Regardless of the timing of the optimal date, estimating the perennial bioenergy grass biomass yields was challenging for the site growing heterogeneous grass types across the fields. The accuracy of the estimated biomass yields for Site B was consistently lower than that of the other sites across the measures, regardless of the estimation (Figure 6). The site had various perennial bioenergy grass types growing across the fields, including switchgrass, Miscanthus, and mixed grass (Table 1). This heterogeneity created varying NDRE–yield relationships within the site, resulting in a moderate correlation between the estimated and recorded biomass yields, even on the date with the strongest NDRE–yield relationship for the site (13 July, R2 = 0.61 [32]). Stratifying the Site B fields by grass types would enable analyses of type-specific NDRE–yield relationships with those of Site A (switchgrass) and Site C (mixed grass). These analyses could reveal optimal dates by perennial grass instead of by site, which would influence the strategy for scaling the estimation of the perennial bioenergy grass biomass yield across large areas.
For this heterogeneous site, the all-site estimation using 11 August data had more accurate estimated biomass yields than both cross-site and site-specific estimations (Figure 6). This may support the hypothesis of the attenuation of the species-specific index–yield relationship later in the season in addition to the observations discussed in the previous section.

4.4. Limitations Associated with Inconsistent Yield Ranges across the Study Sites

The primary reason for larger discrepancies between the estimated and recorded perennial bioenergy grass biomass yields for the cross-site estimations (Table 2, Figure 6a) than those for the all-site estimations (Table 2, Figure 6a) was the inconsistent yield ranges across the study sites. For example, low yields for Site C were not represented in the model developed using the data from Sites A and B, which had moderate to higher yields (Table 1); thus, the model did not have the ability to accurately estimate low yields for Site C. Similarly, higher yields for Site A were not well explained in the model by the data from Sites B and C, which had lower to moderate yields; thus, the model could not accurately estimate high yields for Site A. Properly evaluating the cross-site approach would require yield ranges comparable across the sites or those with a great overlap.

5. Conclusions

We investigated the indicative power of NDRE for estimating field-level perennial bioenergy grass biomass yields for study sites with mature stands in central Virginia, USA using a linear regression model. To compensate for the varying image availability across the sites, we simulated daily NDRE values across the 2019 season based on the temporally weighted averaging of two temporal neighbors in the index calculated from the available images. Using the simulated NDRE values on the date with the strongest index–yield correlation, we estimated the field-level perennial bioenergy grass biomass yields for the three sites using data pooled from all of those sites (all-site estimation) and for each site using the data pooled from the other two sites (cross-site estimation).

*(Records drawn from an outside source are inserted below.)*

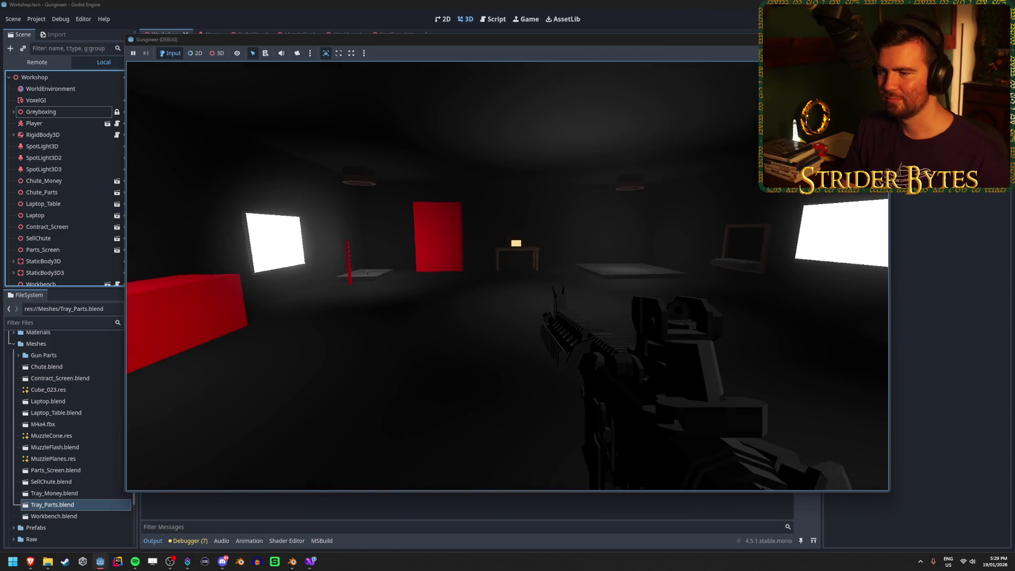
key("w")
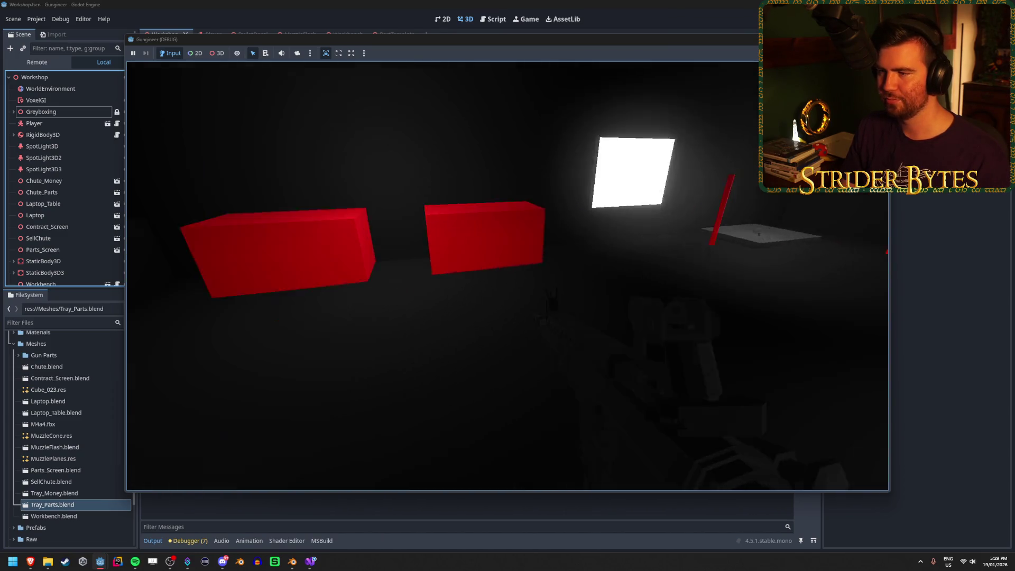
key("w")
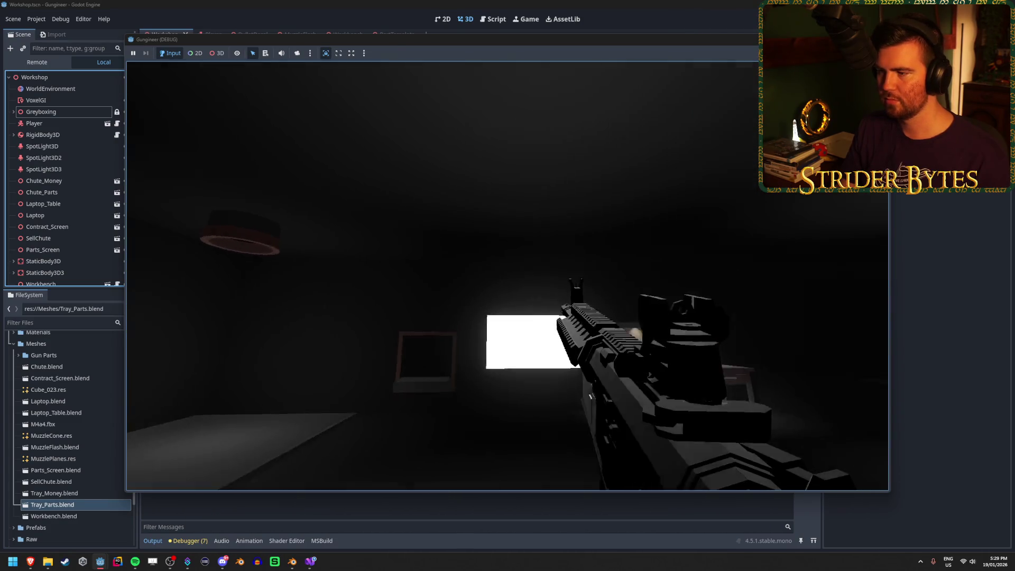
key("w")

We compared the correlations and discrepancies between the estimated and recorded biomass yields for the two estimation approaches as well as with those from the previous site-specific study [32]. Overall, the results showed a strong potential for utilizing a linear NDRE regression model for estimating field-level perennial bioenergy grass biomass yields when using the data pooled from all study sites. In addition to this finding, there were key takeaways from this study for scaling the remote sensing method tested in this study:
  • Inconsistent with the existing studies [24,25,32], the optimal date for estimating field-level perennial bioenergy grass biomass yields for the central Virginia sites using the pooled data was in late summer (11 August). We hypothesized that the index–biomass relationships specific to a perennial bioenergy grass type are the strongest in early summer to mid-summer [24,32] and become more indicative of the overall biomass than the biomass specific to a certain grass type as crops mature and senesce later in summer. This could be an important consideration for scaling the perennial bioenergy grass biomass yield estimation for a large number of sites. Examining relationships between the recorded yields and index values by perennial bioenergy grass types from early summer to right before harvest would allow the testing of this hypothesis.
  • We should expect an earlier harvest for sites with a short growing season or for growing perennial grasses with earlier peak biomass yields than other sites. The optimal date may overlap with, or occur after, harvest for those sites. The sites with early harvest may require a separate model because of their potentially distinct yield–index relationships. This would be a critical limitation for scaling the current method for estimating perennial bioenergy grass biomass yields over large areas.
  • Regardless of the approach (i.e., all-site, cross-site, or site-specific estimations), estimating the biomass yields for a site with heterogeneous perennial bioenergy grasses is more difficult than for sites with a monoculture or uniform mixed grass for the fields within a site. Stratifying the fields by grass types would allow type-specific index–yield relationships to be compared for fields with comparable crop types. This comparison could determine the optimal date for yield estimation by grass type. It could also identify grasses that may hinder the remotely sensed biomass yield estimation using a single model due to their unique spectral-response characteristics.
Based on the above takeaways, we recommend an investigation of the index–yield relationships across perennial bioenergy grasses using sites with comparable yield ranges to understand (1) the specificity of the index–yield relationship by the perennial bioenergy grass type, (2) the change in its strength across seasons, and (3) the possibility of generating a universal model for the perennial bioenergy grass biomass yield estimation across large areas. Such a study for multiple seasons could further the development of a scalable biomass yield estimation approach for perennial bioenergy grasses using remote sensing.

Author Contributions

Conceptualization, Y.H.; methodology, Y.H. and C.R.Z.; validation, Y.H.; formal analysis, Y.H.; investigation, Y.H.; resources, J.J.Q.; data curation, C.R.Z., Y.H. and J.J.Q.; writing—original draft preparation, Y.H.; writing—review and editing, C.R.Z., J.J.Q., Y.H. and M.C.N.; visualization, Y.H.; supervision, J.J.Q.; project administration, J.J.Q.; funding acquisition, M.C.N. and J.J.Q. All authors have read and agreed to the published version of the manuscript.

Funding

The US Department of Energy (DOE), Office of Energy Efficiency and Renewable Energy, Bioenergy Technologies Office, under Award No. DE-EE0022598. Argonne National Laboratory is managed by UChicago Argonne, LLC, for the US DOE under contract DE-AC02-06CH11357.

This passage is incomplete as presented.